* Task requirements: Update the lines of the listing starting at the line containing "class: Lycopodiopsida" and ending at the line containing "name author: (B.L. Rob.) R.M. King & H. Rob.", replacing "state / province" with "state or province" and leaving everything else unchanged. Give back only those lines.

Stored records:
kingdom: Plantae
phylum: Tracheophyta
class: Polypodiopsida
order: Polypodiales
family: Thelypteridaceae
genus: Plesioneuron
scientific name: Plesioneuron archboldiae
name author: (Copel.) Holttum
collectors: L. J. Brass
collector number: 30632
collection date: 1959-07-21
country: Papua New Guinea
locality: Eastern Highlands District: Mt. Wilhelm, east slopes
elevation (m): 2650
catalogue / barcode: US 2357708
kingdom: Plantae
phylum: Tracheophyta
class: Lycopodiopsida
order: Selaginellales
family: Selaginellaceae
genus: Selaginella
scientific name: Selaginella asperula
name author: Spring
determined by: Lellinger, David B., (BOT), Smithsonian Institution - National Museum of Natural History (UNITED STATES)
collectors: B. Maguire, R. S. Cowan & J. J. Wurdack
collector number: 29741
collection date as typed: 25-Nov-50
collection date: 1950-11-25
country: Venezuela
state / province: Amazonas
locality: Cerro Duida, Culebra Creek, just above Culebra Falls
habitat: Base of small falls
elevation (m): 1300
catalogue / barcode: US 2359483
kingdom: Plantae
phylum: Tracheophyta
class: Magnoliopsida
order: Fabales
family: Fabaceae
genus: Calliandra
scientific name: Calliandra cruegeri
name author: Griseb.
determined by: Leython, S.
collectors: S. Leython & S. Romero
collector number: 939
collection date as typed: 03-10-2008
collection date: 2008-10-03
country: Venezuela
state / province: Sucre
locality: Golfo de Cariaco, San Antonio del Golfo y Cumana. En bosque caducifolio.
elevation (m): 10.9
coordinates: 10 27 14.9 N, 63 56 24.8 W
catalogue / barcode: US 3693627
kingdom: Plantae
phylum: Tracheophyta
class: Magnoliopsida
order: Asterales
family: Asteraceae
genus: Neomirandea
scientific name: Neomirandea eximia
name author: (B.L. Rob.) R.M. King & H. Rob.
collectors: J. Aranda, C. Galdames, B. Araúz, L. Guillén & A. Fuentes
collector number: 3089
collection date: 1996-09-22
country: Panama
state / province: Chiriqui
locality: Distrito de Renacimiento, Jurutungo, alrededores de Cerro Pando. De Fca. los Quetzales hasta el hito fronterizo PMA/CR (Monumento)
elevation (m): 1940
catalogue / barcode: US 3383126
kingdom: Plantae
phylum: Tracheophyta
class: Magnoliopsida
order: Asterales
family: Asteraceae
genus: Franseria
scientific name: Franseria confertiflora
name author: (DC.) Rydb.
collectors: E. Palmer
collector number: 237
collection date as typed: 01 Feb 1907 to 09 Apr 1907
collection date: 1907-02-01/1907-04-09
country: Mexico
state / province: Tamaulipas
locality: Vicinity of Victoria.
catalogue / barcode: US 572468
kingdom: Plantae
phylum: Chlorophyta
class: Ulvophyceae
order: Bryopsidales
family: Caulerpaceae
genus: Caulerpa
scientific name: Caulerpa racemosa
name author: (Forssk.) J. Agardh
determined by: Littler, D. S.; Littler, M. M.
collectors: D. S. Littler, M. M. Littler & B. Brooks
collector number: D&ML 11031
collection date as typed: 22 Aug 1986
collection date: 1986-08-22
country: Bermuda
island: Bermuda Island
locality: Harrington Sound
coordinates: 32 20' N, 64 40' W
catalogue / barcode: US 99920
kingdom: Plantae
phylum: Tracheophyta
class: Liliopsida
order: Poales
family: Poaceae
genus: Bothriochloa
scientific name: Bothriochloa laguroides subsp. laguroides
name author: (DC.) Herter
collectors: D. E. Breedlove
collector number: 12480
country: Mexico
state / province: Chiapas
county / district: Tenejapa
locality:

* Correct response:
class: Lycopodiopsida
order: Selaginellales
family: Selaginellaceae
genus: Selaginella
scientific name: Selaginella asperula
name author: Spring
determined by: Lellinger, David B., (BOT), Smithsonian Institution - National Museum of Natural History (UNITED STATES)
collectors: B. Maguire, R. S. Cowan & J. J. Wurdack
collector number: 29741
collection date as typed: 25-Nov-50
collection date: 1950-11-25
country: Venezuela
state or province: Amazonas
locality: Cerro Duida, Culebra Creek, just above Culebra Falls
habitat: Base of small falls
elevation (m): 1300
catalogue / barcode: US 2359483
kingdom: Plantae
phylum: Tracheophyta
class: Magnoliopsida
order: Fabales
family: Fabaceae
genus: Calliandra
scientific name: Calliandra cruegeri
name author: Griseb.
determined by: Leython, S.
collectors: S. Leython & S. Romero
collector number: 939
collection date as typed: 03-10-2008
collection date: 2008-10-03
country: Venezuela
state or province: Sucre
locality: Golfo de Cariaco, San Antonio del Golfo y Cumana. En bosque caducifolio.
elevation (m): 10.9
coordinates: 10 27 14.9 N, 63 56 24.8 W
catalogue / barcode: US 3693627
kingdom: Plantae
phylum: Tracheophyta
class: Magnoliopsida
order: Asterales
family: Asteraceae
genus: Neomirandea
scientific name: Neomirandea eximia
name author: (B.L. Rob.) R.M. King & H. Rob.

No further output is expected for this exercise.